The competitive landscape is noisier than it is threatening
The same week WordPress announced its delay, Cloudflare launched EmDash, a TypeScript CMS it's calling "the spiritual successor to WordPress." Built in two months with AI agents, runs on Cloudflare Workers.
EmDash has some interesting ideas around plugin sandboxing and security. But from what I can tell, its headline feature, isolated plugin execution, appears to only work properly on Cloudflare's own infrastructure. You can apparently run it on any Node.js server, but without Workers you seem to lose the security model that's supposed to be the whole point.
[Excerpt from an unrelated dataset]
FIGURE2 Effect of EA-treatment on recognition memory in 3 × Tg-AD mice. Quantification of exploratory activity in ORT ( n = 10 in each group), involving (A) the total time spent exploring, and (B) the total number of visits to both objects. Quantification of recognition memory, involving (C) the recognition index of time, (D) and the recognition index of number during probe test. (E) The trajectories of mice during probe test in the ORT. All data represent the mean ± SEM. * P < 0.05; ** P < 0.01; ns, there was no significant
It's MIT-licensed, which is great, but if the key selling points only work within one vendor's ecosystem, that feels more like a product designed to grow Cloudflare's platform than a genuine open source alternative. I haven't built anything with it yet so I'm happy to be corrected, but the "spiritual successor to WordPress" framing feels like a stretch from what I've seen so far.
Meanwhile, every platform from Wix to Hostinger is marketing their AI site builders as though they can produce a professional website from a few sentences. They can't. What they produce is a template with AI-generated filler text and stock imagery that looks passable in a demo video and falls apart the moment a real business tries to use it. If you've ever had to unpick one of these for a client who outgrew it in three months, you know exactly how much time these tools save.
WordPress's competitive advantage isn't AI features. It's the twenty-year ecosystem, the hosting flexibility, and the genuine ownership of content and infrastructure. That's worth protecting and improving. The way to protect it is to make WordPress excellent at the fundamentals, not to chase whatever the rest of the industry is shouting about this quarter.